Namun, di balik pintu depan, restoran asli telah berubah sejak lama. Bersandar pada popularitasnya, mencoba membagikan dagangannya dengan sebanyak mungkin orang. Alhasil, Sushi Nakazawa kini lebih mudah diakses dari sebelumnya. Pada saat yang sama, beberapa kualitas yang membuatnya sangat menarik ketika baru dilempar ke laut.

Sebuah Inspirasi yang Hebat

Inspirasi hebat yang dimiliki Mr. Nakazawa dan rekan bisnisnya, Alessandro Borgognone. Pada mulanya adalah menerjemahkan konter sushi bergaya elit Tokyo dengan cara yang cocok untuk audiens Amerika. Mereka tidak mencoba membuat Anda merasa seolah-olah Anda berada di kuil Zen yang berusia 1.000 tahun di Jepang.

Alih-alih palet kayu dan batu alami yang diredam. Sushi Nakazawa dibuat dengan warna hitam-putih, yang selalu bergaya di New York.
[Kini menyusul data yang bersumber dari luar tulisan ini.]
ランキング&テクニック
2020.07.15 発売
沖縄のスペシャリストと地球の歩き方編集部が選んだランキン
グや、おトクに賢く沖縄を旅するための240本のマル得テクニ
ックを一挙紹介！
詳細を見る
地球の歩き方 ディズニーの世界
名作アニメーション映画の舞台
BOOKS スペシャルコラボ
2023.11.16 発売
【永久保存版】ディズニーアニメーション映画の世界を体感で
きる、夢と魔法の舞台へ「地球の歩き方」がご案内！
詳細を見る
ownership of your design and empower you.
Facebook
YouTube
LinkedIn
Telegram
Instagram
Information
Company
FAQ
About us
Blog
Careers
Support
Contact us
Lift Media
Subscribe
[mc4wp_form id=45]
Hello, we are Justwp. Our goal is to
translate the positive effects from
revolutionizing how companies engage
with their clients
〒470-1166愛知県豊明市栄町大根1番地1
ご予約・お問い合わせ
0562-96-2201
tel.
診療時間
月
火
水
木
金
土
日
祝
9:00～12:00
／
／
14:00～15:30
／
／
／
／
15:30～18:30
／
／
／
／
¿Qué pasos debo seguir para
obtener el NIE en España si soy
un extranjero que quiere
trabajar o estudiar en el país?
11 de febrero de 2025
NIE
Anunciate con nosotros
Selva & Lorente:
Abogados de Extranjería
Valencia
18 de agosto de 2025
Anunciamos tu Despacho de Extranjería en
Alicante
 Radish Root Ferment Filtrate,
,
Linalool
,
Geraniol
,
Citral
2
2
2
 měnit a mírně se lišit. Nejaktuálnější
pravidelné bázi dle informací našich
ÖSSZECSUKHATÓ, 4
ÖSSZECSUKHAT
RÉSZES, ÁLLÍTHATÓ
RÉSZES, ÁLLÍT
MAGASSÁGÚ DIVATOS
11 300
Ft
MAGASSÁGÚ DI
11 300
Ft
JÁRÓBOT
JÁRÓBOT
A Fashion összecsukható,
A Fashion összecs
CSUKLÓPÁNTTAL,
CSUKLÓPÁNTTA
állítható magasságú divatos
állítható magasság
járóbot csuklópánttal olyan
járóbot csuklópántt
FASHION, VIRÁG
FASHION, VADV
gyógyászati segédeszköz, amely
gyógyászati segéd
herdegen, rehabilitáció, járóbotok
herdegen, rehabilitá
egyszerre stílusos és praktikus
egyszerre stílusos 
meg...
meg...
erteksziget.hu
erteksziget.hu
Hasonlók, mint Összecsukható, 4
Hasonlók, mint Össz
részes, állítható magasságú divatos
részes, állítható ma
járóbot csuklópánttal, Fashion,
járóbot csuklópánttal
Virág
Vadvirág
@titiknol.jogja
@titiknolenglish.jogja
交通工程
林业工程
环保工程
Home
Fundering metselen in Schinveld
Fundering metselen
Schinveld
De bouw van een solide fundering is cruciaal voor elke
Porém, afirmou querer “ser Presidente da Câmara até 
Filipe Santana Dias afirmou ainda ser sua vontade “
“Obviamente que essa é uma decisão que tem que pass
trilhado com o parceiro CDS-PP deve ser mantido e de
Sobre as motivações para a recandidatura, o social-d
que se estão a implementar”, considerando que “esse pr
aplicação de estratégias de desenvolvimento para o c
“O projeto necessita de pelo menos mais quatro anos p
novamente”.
Meja itu terbuat dari marmer putih, lempengan-lempengan itu dilapisi dengan pola tetesan monokromatik yang mengingatkan pada Jackson Pollock. Dan bangku-bangku di konter itu berupa angka-angka berputar di kulit hitam yang mengisyaratkan sebuah kasino, yang notabene adalah tempat Mr. Borgognone pertama kali melihatnya.

Pak Nakazawa menempatkan pelanggan yang mungkin merasa keluar dari kedalaman mereka. Di tempat perlindungan nigiri sekolah tua yang tenang dengan nyaman. Dia sudah menjadi selebritas kecil dari penampilannya di film dokumenter 2011. “Jiro Dreams of Sushi” sebagai magang tertindas yang tidak bisa membuat wajan tamago untuk kepuasan bosnya. Karena kehendaknya sendiri, ia menunjukkan naluri untuk menjadi sorotan yang nyaris tidak disinggung oleh film itu. Senyumnya cepat. Tawanya lebih cepat, dan terdengar setiap kali dia berhasil mengejutkan pengunjung dengan menjentikkan udang hidup ke piring mereka.

Tradisionalis Berpendapat Bahwa Sushi Nakazawa Itu Mengecewakan

Beberapa tradisionalis menganggap campuran Sushi Nakazawa dari kepekaan Amerika dan Jepang mengecewakan. Tapi itu membantu memperkenalkan omakase gaya Tokyo. Di mana koki memutuskan apa yang akan Anda makan berdasarkan pembacaan dekat musim samudera dan, sampai batas tertentu, kemauan murni. Untuk warga New York yang tidak harus menjadi mahasiswa budaya Jepang. Anda tidak perlu tahu bahwa ikan berkilau disebut hikari-mono. Atau bahwa kohada mulai musim pada bulan April untuk menikmati hidangan di Sushi Nakazawa. Anda hanya duduk dan membiarkannya terjadi.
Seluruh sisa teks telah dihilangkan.